Gotham FC’s club governor Carolyn Tisch Blodgett said Tuesday “there’s no better sports stage than New York City” — as the women’s soccer team announced they’re moving home games from New Jersey to the Etihad Park stadium in Queens.
“When we came in as new owners two-and-a-half years ago, we set the vision to be one of the best sports teams in the world, and this move is the next chapter in that,” Tisch Blodgett, whose family co-owns the New York Giants, told “CBS Mornings.”
Gotham FC won the National Women’s Soccer League Championship in both 2023 and 2025.
“We won two championships in the last three years, so we clearly have demonstrated success on the field,” she said of Gotham FC. “Now is our chance to do it off the field as well and really create a match-day experience that matches our ambition.”
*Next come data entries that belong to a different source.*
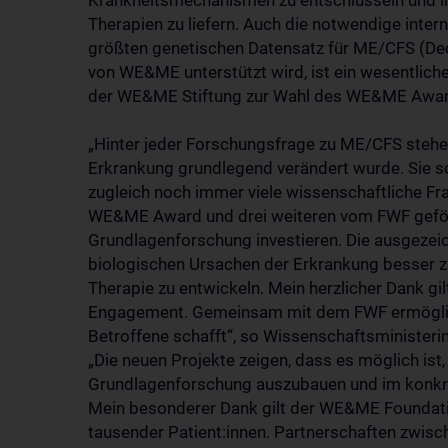
Krankheitsmechanismen zu entschlüsseln und in
Therapien zu liefern. Auch die notwendige int
größten genetischen Datensatz für ME/CFS (D
von WE&ME unterstützt wird, ist ein wesentliche
der WE&ME Stiftung zur Wahl des WE&ME Awar
„Hinter jeder Forschungsfrage zu ME/CFS steh
Erkrankung grundlegend verändert wurde. Sie sc
zugleich noch immer viele wissenschaftliche Fr
WE&ME Award und drei weiteren vom FWF geförde
Grundlagenforschung investieren. Die ausgezei
biologischen Ursachen der Erkrankung besser z
Therapie zu entwickeln. Mein herzlicher Dank g
Engagement. Gemeinsam mit dem FWF ermöglich
Betroffene schafft“, so Wissenschaftsministerin
„Die neuen Projekte zeigen, dass es möglich ist,
Grundlagenforschung auszubauen und im konkre
Mein besonderer Dank gilt der WE&ME Foundati
tausender Patient:innen. Partnerschaften zwisch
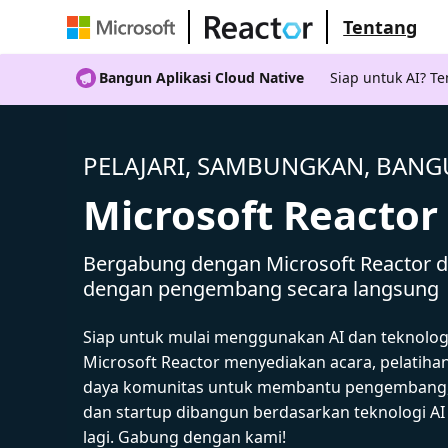
Tentang
Bangun Aplikasi Cloud Native
Siap untuk AI? 
PELAJARI, SAMBUNGKAN, BAN
Microsoft Reactor
Bergabung dengan Microsoft Reactor da
dengan pengembang secara langsung
Siap untuk mulai menggunakan AI dan teknolog
Microsoft Reactor menyediakan acara, pelatiha
daya komunitas untuk membantu pengembang,
dan startup dibangun berdasarkan teknologi A
lagi. Gabung dengan kami!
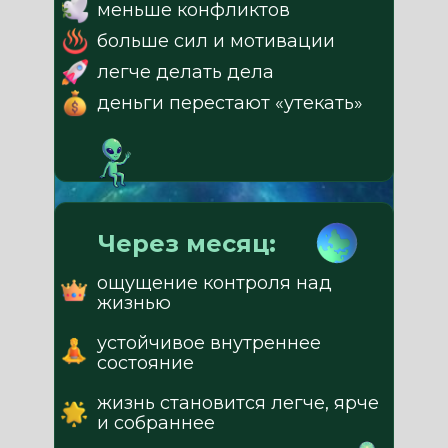
меньше конфликтов
больше сил и мотивации
легче делать дела
деньги перестают «утекать»
Через месяц:
ощущение контроля над
жизнью
устойчивое внутреннее
состояние
жизнь становится легче, ярче
и собраннее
The team’s plan for a brand new stadium in the Willets Point neighborhood of Queens — set to be finished for the 2028 season — means a relocation from Harrison, New Jersey, where the club currently plays at Sports Illustrated Stadium, which it shares with the New York Red Bulls, the area’s MLS team.
But it’s not a full relocation. Last month, the club announced plans for a dedicated training facility in Whippany, New Jersey.
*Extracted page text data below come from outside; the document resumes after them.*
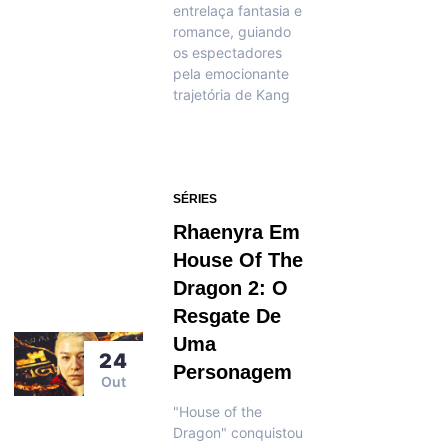
entrelaça fantasia e
romance, guiando
os espectadores
pela emocionante
trajetória de Kang
SÉRIES
Rhaenyra Em
House Of The
Dragon 2: O
Resgate De
Uma
24
Personagem
Out
"House of the
Dragon" conquistou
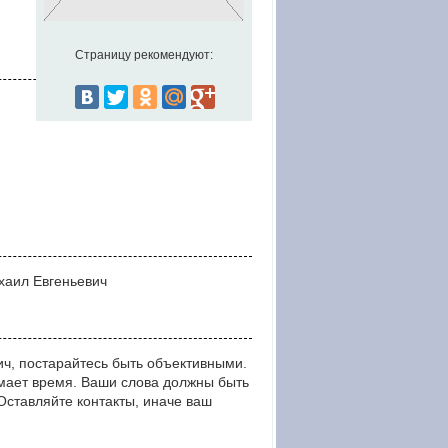
Страницу рекомендуют:
хаил Евгеньевич
ч, постарайтесь быть объективными.
мает время. Ваши слова должны быть
тавляйте контакты, иначе ваш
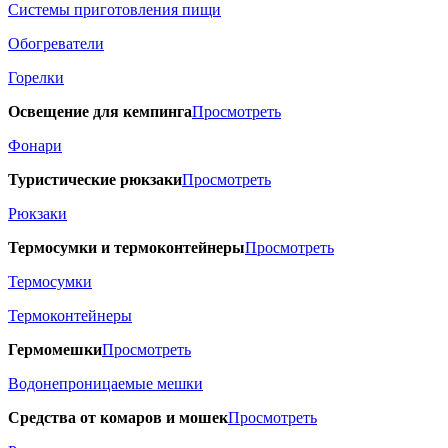
Системы приготовления пищи
Обогреватели
Горелки
Освещение для кемпинга
Просмотреть
Фонари
Туристические рюкзаки
Просмотреть
Рюкзаки
Термосумки и термоконтейнеры
Просмотреть
Термосумки
Термоконтейнеры
Гермомешки
Просмотреть
Водонепроницаемые мешки
Средства от комаров и мошек
Просмотреть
“For so long, Gotham, like so many women’s teams, we’re always in borrowed spaces,” Tisch Blodgett said.
“We are always a tenant, we are always kind of working around other schedules,” she added.
“Announcing our training facility, and now our stadium, are two parts of the same vision, which is to create a permanent home for Gotham, for a women’s team,” Tisch Blodgett said.
“So we will have a best-in-class training facility in New Jersey, and a best-in-class home gameday experience at Etihad Park in New York,” she said.
Gotham FC
The team couldn’t be more excited for its championship-era growth.
“Of all of the people we’ve gotten the chance to tell about this news, probably the most special was telling the players,” Tisch Blodgett said.
“So many of our players have lived through, kind of the ups and downs of women’s sports,” she said, “they’ve been in stadiums where there’s hundreds of fans, not thousands, they’ve been in borrowed training facilities, they have been on everyone else’s schedule,” she said.
“Now to be able to have their own locker room, their own training facility that was custom designed for them, is incredibly special,” said Tisch Blodgett.
New York City FC and Gotham FC said in a statement Tuesday that the move to Queens “marks a defining moment in Gotham FC’s evolution, giving one of the world’s leading women’s clubs a matchday environment that reflects its ambitions and provides supporters with a world-class experience.”